[Page-level text extractions]
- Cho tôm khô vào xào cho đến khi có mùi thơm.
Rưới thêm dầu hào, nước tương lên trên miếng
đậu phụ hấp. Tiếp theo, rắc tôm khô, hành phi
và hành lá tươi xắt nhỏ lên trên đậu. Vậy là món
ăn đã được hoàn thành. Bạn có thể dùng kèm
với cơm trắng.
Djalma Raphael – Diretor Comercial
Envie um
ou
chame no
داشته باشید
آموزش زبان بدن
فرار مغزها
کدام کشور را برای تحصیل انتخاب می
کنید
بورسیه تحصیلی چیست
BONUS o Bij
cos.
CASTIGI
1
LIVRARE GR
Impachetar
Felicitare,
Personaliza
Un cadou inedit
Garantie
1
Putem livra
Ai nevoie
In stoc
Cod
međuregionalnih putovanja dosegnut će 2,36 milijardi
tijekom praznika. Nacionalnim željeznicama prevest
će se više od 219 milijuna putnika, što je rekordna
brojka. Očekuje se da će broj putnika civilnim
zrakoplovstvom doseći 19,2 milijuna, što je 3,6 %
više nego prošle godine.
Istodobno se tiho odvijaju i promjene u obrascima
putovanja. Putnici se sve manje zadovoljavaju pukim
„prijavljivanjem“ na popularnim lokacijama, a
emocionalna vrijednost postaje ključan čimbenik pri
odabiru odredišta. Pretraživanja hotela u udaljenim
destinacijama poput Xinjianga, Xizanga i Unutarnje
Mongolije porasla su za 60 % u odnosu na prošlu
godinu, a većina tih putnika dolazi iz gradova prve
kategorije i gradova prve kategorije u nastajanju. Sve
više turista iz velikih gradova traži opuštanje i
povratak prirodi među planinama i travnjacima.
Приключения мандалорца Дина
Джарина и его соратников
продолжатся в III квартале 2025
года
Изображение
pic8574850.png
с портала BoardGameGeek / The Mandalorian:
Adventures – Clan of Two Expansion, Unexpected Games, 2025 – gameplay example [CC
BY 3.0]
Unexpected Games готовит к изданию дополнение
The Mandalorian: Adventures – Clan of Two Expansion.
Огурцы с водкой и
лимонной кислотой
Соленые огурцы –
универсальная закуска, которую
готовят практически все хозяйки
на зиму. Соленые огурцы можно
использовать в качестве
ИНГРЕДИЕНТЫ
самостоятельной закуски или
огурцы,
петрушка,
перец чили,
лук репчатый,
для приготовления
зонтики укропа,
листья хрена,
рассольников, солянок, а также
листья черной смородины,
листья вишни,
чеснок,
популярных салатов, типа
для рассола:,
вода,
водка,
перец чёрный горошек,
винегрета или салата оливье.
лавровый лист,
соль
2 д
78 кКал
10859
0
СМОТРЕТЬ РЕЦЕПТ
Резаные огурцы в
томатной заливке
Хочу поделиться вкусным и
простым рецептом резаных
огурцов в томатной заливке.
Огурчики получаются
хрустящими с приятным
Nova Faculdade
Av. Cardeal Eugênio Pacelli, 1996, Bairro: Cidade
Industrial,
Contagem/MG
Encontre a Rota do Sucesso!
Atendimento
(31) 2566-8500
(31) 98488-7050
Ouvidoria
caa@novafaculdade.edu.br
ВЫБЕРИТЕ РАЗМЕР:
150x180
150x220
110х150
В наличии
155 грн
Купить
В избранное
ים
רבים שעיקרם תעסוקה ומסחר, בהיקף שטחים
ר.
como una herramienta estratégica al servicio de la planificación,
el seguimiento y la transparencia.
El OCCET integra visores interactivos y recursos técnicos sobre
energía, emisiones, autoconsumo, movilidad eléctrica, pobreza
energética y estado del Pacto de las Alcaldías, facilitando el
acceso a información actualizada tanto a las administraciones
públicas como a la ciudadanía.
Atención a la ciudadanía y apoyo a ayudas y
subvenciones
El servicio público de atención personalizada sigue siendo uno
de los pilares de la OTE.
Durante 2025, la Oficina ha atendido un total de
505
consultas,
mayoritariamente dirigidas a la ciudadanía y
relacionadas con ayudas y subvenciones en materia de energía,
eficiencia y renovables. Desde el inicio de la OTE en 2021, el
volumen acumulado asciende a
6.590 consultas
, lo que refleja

▶ _WHAT YOU NEED TO DO_:
In the answer, every line above should be retyped exactly.

▶ _RESPONSE FOR THIS EXERCISE_:
- Cho tôm khô vào xào cho đến khi có mùi thơm.
Rưới thêm dầu hào, nước tương lên trên miếng
đậu phụ hấp. Tiếp theo, rắc tôm khô, hành phi
và hành lá tươi xắt nhỏ lên trên đậu. Vậy là món
ăn đã được hoàn thành. Bạn có thể dùng kèm
với cơm trắng.
Djalma Raphael – Diretor Comercial
Envie um
ou
chame no
داشته باشید
آموزش زبان بدن
فرار مغزها
کدام کشور را برای تحصیل انتخاب می
کنید
بورسیه تحصیلی چیست
BONUS o Bij
cos.
CASTIGI
1
LIVRARE GR
Impachetar
Felicitare,
Personaliza
Un cadou inedit
Garantie
1
Putem livra
Ai nevoie
In stoc
Cod
međuregionalnih putovanja dosegnut će 2,36 milijardi
tijekom praznika. Nacionalnim željeznicama prevest
će se više od 219 milijuna putnika, što je rekordna
brojka. Očekuje se da će broj putnika civilnim
zrakoplovstvom doseći 19,2 milijuna, što je 3,6 %
više nego prošle godine.
Istodobno se tiho odvijaju i promjene u obrascima
putovanja. Putnici se sve manje zadovoljavaju pukim
„prijavljivanjem“ na popularnim lokacijama, a
emocionalna vrijednost postaje ključan čimbenik pri
odabiru odredišta. Pretraživanja hotela u udaljenim
destinacijama poput Xinjianga, Xizanga i Unutarnje
Mongolije porasla su za 60 % u odnosu na prošlu
godinu, a većina tih putnika dolazi iz gradova prve
kategorije i gradova prve kategorije u nastajanju. Sve
više turista iz velikih gradova traži opuštanje i
povratak prirodi među planinama i travnjacima.
Приключения мандалорца Дина
Джарина и его соратников
продолжатся в III квартале 2025
года
Изображение
pic8574850.png
с портала BoardGameGeek / The Mandalorian:
Adventures – Clan of Two Expansion, Unexpected Games, 2025 – gameplay example [CC
BY 3.0]
Unexpected Games готовит к изданию дополнение
The Mandalorian: Adventures – Clan of Two Expansion.
Огурцы с водкой и
лимонной кислотой
Соленые огурцы –
универсальная закуска, которую
готовят практически все хозяйки
на зиму. Соленые огурцы можно
использовать в качестве
ИНГРЕДИЕНТЫ
самостоятельной закуски или
огурцы,
петрушка,
перец чили,
лук репчатый,
для приготовления
зонтики укропа,
листья хрена,
рассольников, солянок, а также
листья черной смородины,
листья вишни,
чеснок,
популярных салатов, типа
для рассола:,
вода,
водка,
перец чёрный горошек,
винегрета или салата оливье.
лавровый лист,
соль
2 д
78 кКал
10859
0
СМОТРЕТЬ РЕЦЕПТ
Резаные огурцы в
томатной заливке
Хочу поделиться вкусным и
простым рецептом резаных
огурцов в томатной заливке.
Огурчики получаются
хрустящими с приятным
Nova Faculdade
Av. Cardeal Eugênio Pacelli, 1996, Bairro: Cidade
Industrial,
Contagem/MG
Encontre a Rota do Sucesso!
Atendimento
(31) 2566-8500
(31) 98488-7050
Ouvidoria
caa@novafaculdade.edu.br
ВЫБЕРИТЕ РАЗМЕР:
150x180
150x220
110х150
В наличии
155 грн
Купить
В избранное
ים
רבים שעיקרם תעסוקה ומסחר, בהיקף שטחים
ר.
como una herramienta estratégica al servicio de la planificación,
el seguimiento y la transparencia.
El OCCET integra visores interactivos y recursos técnicos sobre
energía, emisiones, autoconsumo, movilidad eléctrica, pobreza
energética y estado del Pacto de las Alcaldías, facilitando el
acceso a información actualizada tanto a las administraciones
públicas como a la ciudadanía.
Atención a la ciudadanía y apoyo a ayudas y
subvenciones
El servicio público de atención personalizada sigue siendo uno
de los pilares de la OTE.
Durante 2025, la Oficina ha atendido un total de
505
consultas,
mayoritariamente dirigidas a la ciudadanía y
relacionadas con ayudas y subvenciones en materia de energía,
eficiencia y renovables. Desde el inicio de la OTE en 2021, el
volumen acumulado asciende a
6.590 consultas
, lo que refleja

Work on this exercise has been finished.